(Task brief) Working from the entries below, give again each line from the first through the one containing "ンでの類語や言い換えには、異なるニュアンスが含ま", exactly and with nothing else.

(Saved data entries)
*****
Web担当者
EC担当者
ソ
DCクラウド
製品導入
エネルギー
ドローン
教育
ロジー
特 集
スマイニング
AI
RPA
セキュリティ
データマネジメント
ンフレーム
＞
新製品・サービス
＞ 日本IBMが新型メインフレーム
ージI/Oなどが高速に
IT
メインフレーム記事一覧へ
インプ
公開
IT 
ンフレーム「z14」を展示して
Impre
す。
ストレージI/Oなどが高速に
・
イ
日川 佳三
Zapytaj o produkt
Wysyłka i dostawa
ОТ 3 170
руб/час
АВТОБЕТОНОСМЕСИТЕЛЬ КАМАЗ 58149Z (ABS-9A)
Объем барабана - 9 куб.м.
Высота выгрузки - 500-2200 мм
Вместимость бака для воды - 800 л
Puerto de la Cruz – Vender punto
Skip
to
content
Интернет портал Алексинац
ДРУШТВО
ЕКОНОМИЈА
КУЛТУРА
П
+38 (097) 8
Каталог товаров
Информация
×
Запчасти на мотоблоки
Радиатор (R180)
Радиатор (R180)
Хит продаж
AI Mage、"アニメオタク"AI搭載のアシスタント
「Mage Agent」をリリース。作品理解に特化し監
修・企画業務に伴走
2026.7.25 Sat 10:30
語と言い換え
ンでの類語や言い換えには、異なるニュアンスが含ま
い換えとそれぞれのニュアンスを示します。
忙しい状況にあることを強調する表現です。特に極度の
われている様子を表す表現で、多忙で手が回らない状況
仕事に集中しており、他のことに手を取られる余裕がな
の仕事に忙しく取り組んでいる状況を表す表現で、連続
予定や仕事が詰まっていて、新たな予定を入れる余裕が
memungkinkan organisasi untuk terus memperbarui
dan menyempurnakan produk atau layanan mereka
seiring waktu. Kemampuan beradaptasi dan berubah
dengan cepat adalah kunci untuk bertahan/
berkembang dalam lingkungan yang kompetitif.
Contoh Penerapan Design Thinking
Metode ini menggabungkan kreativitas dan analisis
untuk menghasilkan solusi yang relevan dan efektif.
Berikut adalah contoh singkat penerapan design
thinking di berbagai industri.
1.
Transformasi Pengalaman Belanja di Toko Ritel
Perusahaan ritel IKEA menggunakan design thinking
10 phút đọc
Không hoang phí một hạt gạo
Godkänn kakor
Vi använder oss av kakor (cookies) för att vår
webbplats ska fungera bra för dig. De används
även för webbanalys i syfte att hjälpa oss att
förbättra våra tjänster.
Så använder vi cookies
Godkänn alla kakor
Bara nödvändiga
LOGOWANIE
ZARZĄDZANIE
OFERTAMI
*****
(Written reply)
Web担当者
EC担当者
ソ
DCクラウド
製品導入
エネルギー
ドローン
教育
ロジー
特 集
スマイニング
AI
RPA
セキュリティ
データマネジメント
ンフレーム
＞
新製品・サービス
＞ 日本IBMが新型メインフレーム
ージI/Oなどが高速に
IT
メインフレーム記事一覧へ
インプ
公開
IT 
ンフレーム「z14」を展示して
Impre
す。
ストレージI/Oなどが高速に
・
イ
日川 佳三
Zapytaj o produkt
Wysyłka i dostawa
ОТ 3 170
руб/час
АВТОБЕТОНОСМЕСИТЕЛЬ КАМАЗ 58149Z (ABS-9A)
Объем барабана - 9 куб.м.
Высота выгрузки - 500-2200 мм
Вместимость бака для воды - 800 л
Puerto de la Cruz – Vender punto
Skip
to
content
Интернет портал Алексинац
ДРУШТВО
ЕКОНОМИЈА
КУЛТУРА
П
+38 (097) 8
Каталог товаров
Информация
×
Запчасти на мотоблоки
Радиатор (R180)
Радиатор (R180)
Хит продаж
AI Mage、"アニメオタク"AI搭載のアシスタント
「Mage Agent」をリリース。作品理解に特化し監
修・企画業務に伴走
2026.7.25 Sat 10:30
語と言い換え
ンでの類語や言い換えには、異なるニュアンスが含ま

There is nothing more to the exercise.